A staff member is more likely to focus on maintaining data quality if they understand that one of their roles is to create and safeguard accurate data, that others in the organization depend on them to do this well, and that inaccurate data impairs the value of the whole database.
The Finance team starts having an impact on the organization’s success and driving strategic changes when data is used to provide meaningful information and insights to the business. These are the principles that relate to the Finance Transformation objective of providing a more insightful analysis.
9. Driver-based forecasts
I have come to believe that the single most important financial report for any enterprise is a good driver-based rolling forecast with a 5-year (or so) horizon. Accordingly, no Finance Transformation can achieve its full value without developing the people, processes, technology, and data that can enable one.
A good driver-based forecast model (DBF model) changes the conversation executives have about results from a backward-looking variance-oriented discussion to one that is forward-looking and action-oriented.
It provides clarity about what initiatives need to be undertaken to act on the drivers that will deliver desired results and can serve as the basis for the enterprise risk management (ERM) plan.

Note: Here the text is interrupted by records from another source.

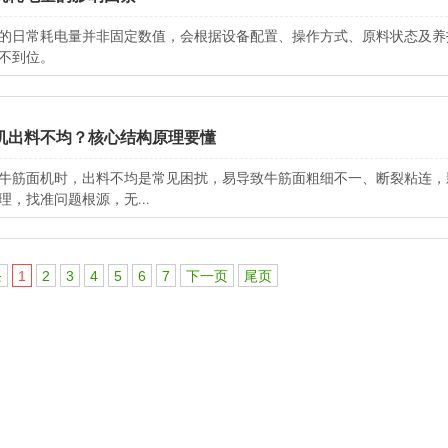
的日常耗电量并非固定数值，会根据设备配置、操作方式、原料状态及养
不到位。
机出料不均？核心结构原理要懂
牛筋面机时，出料不均是常见困扰，易导致牛筋面粗细不一、断裂粘连，
理，找准问题根源，无...
条
1
2
3
4
5
6
7
下一页
尾页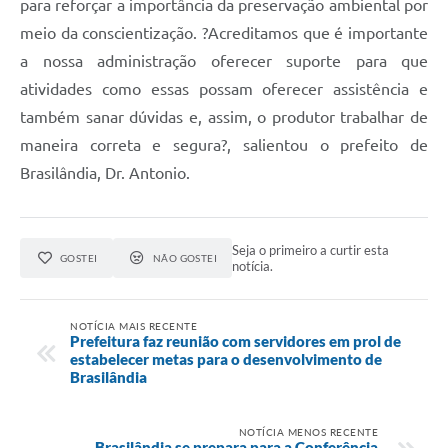
para reforçar a importância da preservação ambiental por
meio da conscientização. ?Acreditamos que é importante
a nossa administração oferecer suporte para que
atividades como essas possam oferecer assistência e
também sanar dúvidas e, assim, o produtor trabalhar de
maneira correta e segura?, salientou o prefeito de
Brasilândia, Dr. Antonio.
Seja o primeiro a curtir esta
GOSTEI
NÃO GOSTEI
notícia.
NOTÍCIA MAIS RECENTE
Prefeitura faz reunião com servidores em prol de
estabelecer metas para o desenvolvimento de
Brasilândia
NOTÍCIA MENOS RECENTE
Brasilândia se prepara para a Conferência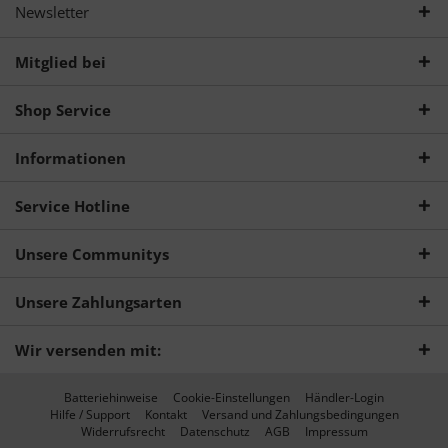
Newsletter
Mitglied bei
Shop Service
Informationen
Service Hotline
Unsere Communitys
Unsere Zahlungsarten
Wir versenden mit:
Batteriehinweise
Cookie-Einstellungen
Händler-Login
Hilfe / Support
Kontakt
Versand und Zahlungsbedingungen
Widerrufsrecht
Datenschutz
AGB
Impressum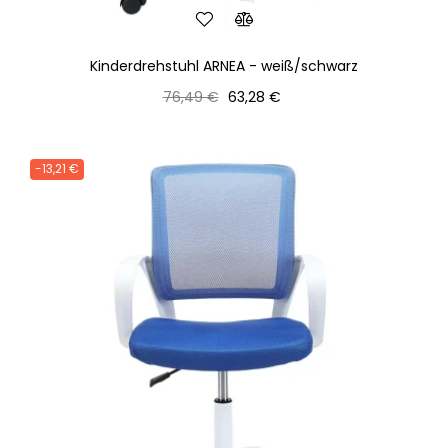
Kinderdrehstuhl ARNEA - weiß/schwarz
Normaler
Preis
76,49 €
63,28 €
Preis
-13,21 €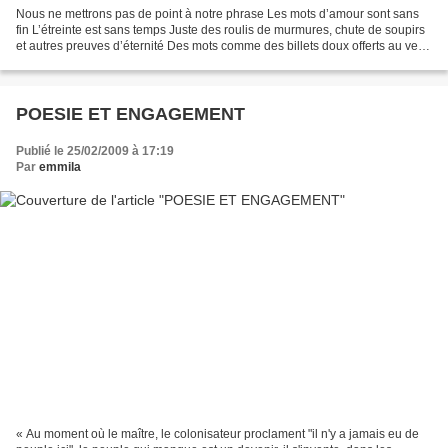
Nous ne mettrons pas de point à notre phrase Les mots d’amour sont sans
fin L’étreinte est sans temps Juste des roulis de murmures, chute de soupirs
et autres preuves d’éternité Des mots comme des billets doux offerts au vent
Nous déposerons des virgules...
POESIE ET ENGAGEMENT
Publié le 25/02/2009 à 17:19
Par
emmila
« Au moment où le maître, le colonisateur proclament "il n'y a jamais eu de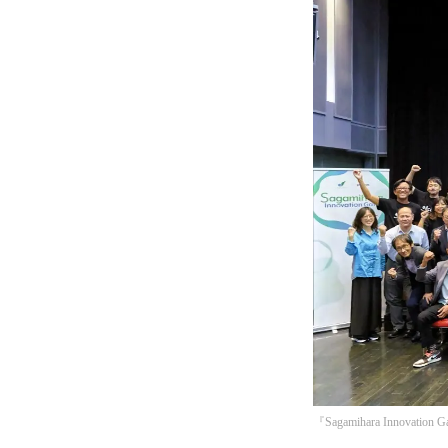
『Sagamihara Innov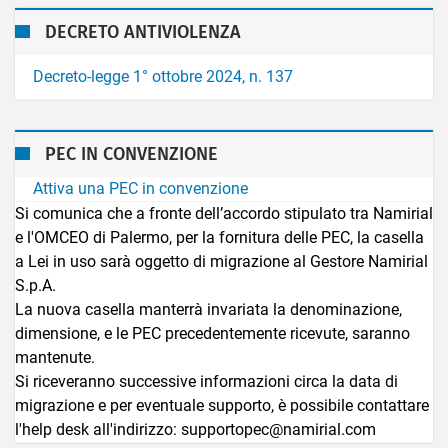
DECRETO ANTIVIOLENZA
Decreto-legge 1° ottobre 2024, n. 137
PEC IN CONVENZIONE
Attiva una PEC in convenzione
Si comunica che a fronte dell’accordo stipulato tra Namirial
e l'OMCEO di Palermo, per la fornitura delle PEC, la casella
a Lei in uso sarà oggetto di migrazione al Gestore Namirial
S.p.A.
La nuova casella manterrà invariata la denominazione,
dimensione, e le PEC precedentemente ricevute, saranno
mantenute.
Si riceveranno successive informazioni circa la data di
migrazione e per eventuale supporto, è possibile contattare
l'help desk all'indirizzo: supportopec@namirial.com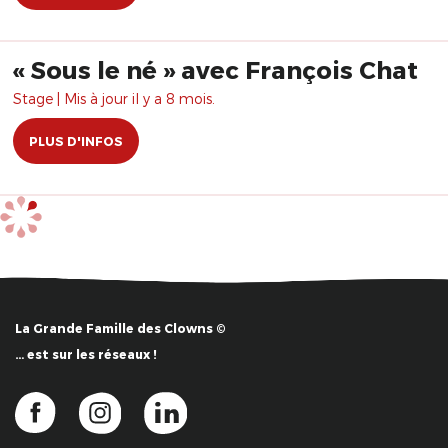
« Sous le né » avec François Chat
Stage | Mis à jour il y a 8 mois.
PLUS D'INFOS
La Grande Famille des Clowns ©
… est sur les réseaux !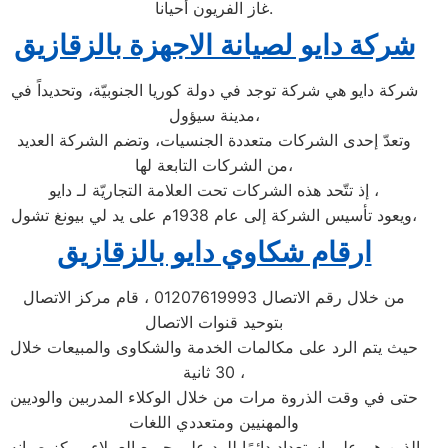
غاز الفريون أحيانا.
شركة دايو لصيانة الاجهزة بالزقازيق
شركة دايو هي شركة توجد في دولة كوريا الجنوبيّة، وتحديداً في
مدينة سيؤول،
وتعدّ إحدى الشركات متعددة الجنسيات، وتضم الشركة العديد
من الشركات التابعة لها،
إذ تتّحد هذه الشركات تحت العلامة التجاريّة لـ دايو ،
ويعود تأسيس الشركة إلى عام 1938م على يد لي بيونغ تشول،
ارقام شكاوي دايو بالزقازيق
من خلال رقم الاتصال 01207619993 ، قام مركز الاتصال
بتوحيد قنوات الاتصال
حيث يتم الرد على مكالمات الخدمة والشكاوى والمبيعات خلال
30 ثانية ،
حتى في وقت الذروة مرات من خلال الوكلاء المدربين والوديين
والمهنيين ومتعددي اللغات
الذين هم على استعداد دائمًا للرد على جميع العملاء مركز صيانه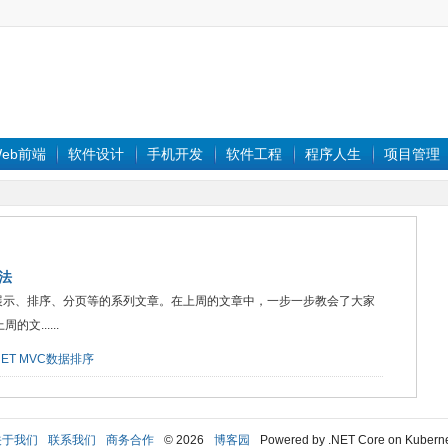
eb前端
软件设计
手机开发
软件工程
程序人生
项目管理
方法
据进行展示、排序、分页等的系列文章。在上周的文章中，一步一步教会了大家
文......
NET
MVC数据排序
关于我们
联系我们
商务合作
© 2026
博客园
Powered by .NET Core on Kubern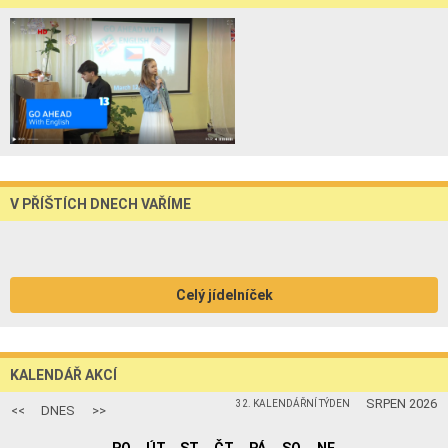
V PŘÍŠTÍCH DNECH VAŘÍME
Celý jídelníček
KALENDÁŘ AKCÍ
SRPEN 2026
32. KALENDÁŘNÍ TÝDEN
<<
DNES
>>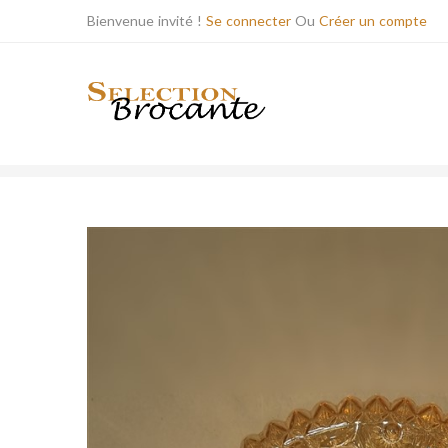
Bienvenue invité !
Se connecter
Ou
Créer un compte
BOUTIQUE
LUMINAIRES ANCIENS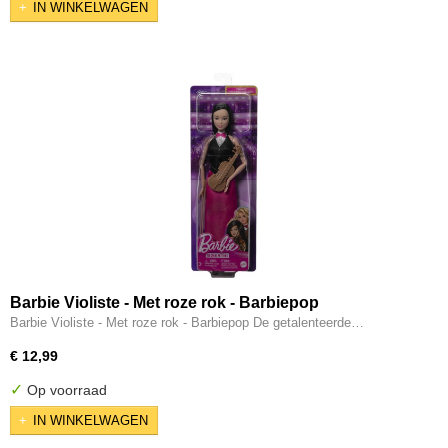
IN WINKELWAGEN
Barbie Violiste - Met roze rok - Barbiepop
Barbie Violiste - Met roze rok - Barbiepop De getalenteerde…
€ 12,99
✓
Op voorraad
IN WINKELWAGEN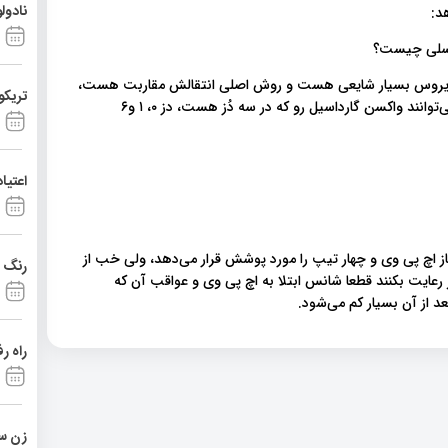
نادول
د:
د، ویروس بسیار شایعی هست و روش اصلی انتقالش مقاربت هست،
تریکو
در واقع دختران ما از سن ۹ سالگی و پسران ما از سن ۱۵ سالگی می‌توانند واکسن گارداسیل رو که در سه دُز هست، دز ۰، ۱ و۶
اعتیا
ز اچ پی وی و چهار تیپ را مورد پوشش قرار می‌دهد، ولی خب از
رنگ د
 رعایت بکنند قطعا شانس ابتلا به اچ پی وی و عواقب آن که
 از آن بسیار کم می‌شود.
راه ر
زن ست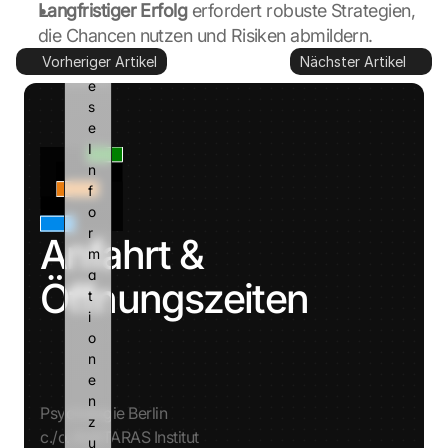
n
Langfristiger Erfolg
 erfordert robuste Strategien, 
n 
die Chancen nutzen und Risiken abmildern.
d
Vorheriger Artikel
Nächster Artikel
i
e
s
e 
I
n
f
o
r
Anfahrt & 
m
a
Öffnungszeiten
t
i
o
n
e
n 
Psychologie Berlin
z
c./o. AVATARAS Institut
u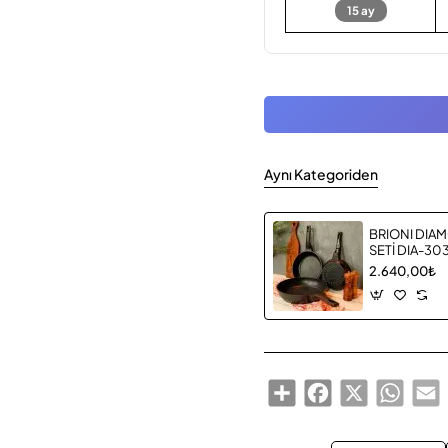
15 ay
Aynı Kategoriden
BRIONI DIAM
SETİ DIA-30
2.640,00₺
Share
Facebook
X
Whats
E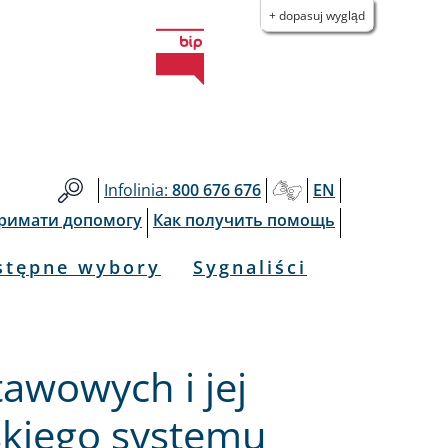
+ dopasuj wygląd
Infolinia:
800 676 676
EN
тримати допомогу
Как получить помощь
stępne wybory
Sygnaliści
awowych i jej
skiego systemu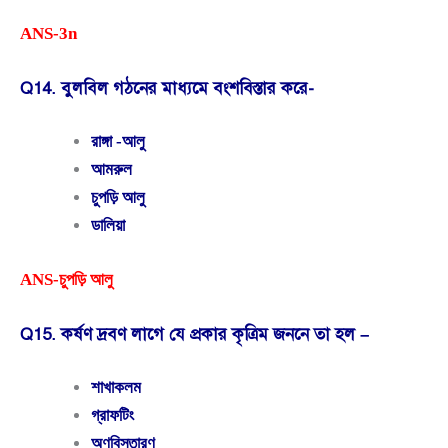
ANS-3n
Q14. বুলবিল গঠনের মাধ্যমে বংশবিস্তার করে-
রাঙ্গা -আলু
আমরুল
চুপড়ি আলু
ডালিয়া
ANS-চুপড়ি আলু
Q15. কর্ষণ দ্রবণ লাগে যে প্রকার কৃত্রিম জননে তা হল –
শাখাকলম
গ্রাফটিং
অণুবিস্তারণ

I have discussed DBF models in an earlier post and I expect I’ll expand on them in later posts.
10. BI/Data visualization
One area where the rest of the organization will really feel a positive impact from your Finance Transformation is from Business Intelligence (BI) dashboards that enable them to really explore good data sets.
To do this, team members need to become skilled at building good dashboards that refresh with the latest data. Further, data needs to be transformed into effective datasets that are continuously updated.
In my opinion, the best tool for the money is Microsoft’s Power BI, but I’ve used other excellent tools like Tableau, Domo and Qlik. You can teach yourself to use Power BI for free with excellent articles and YouTube videos like Guy in a Cube. Good dashboards enable comprehension of information and allow important connections and insights to be made.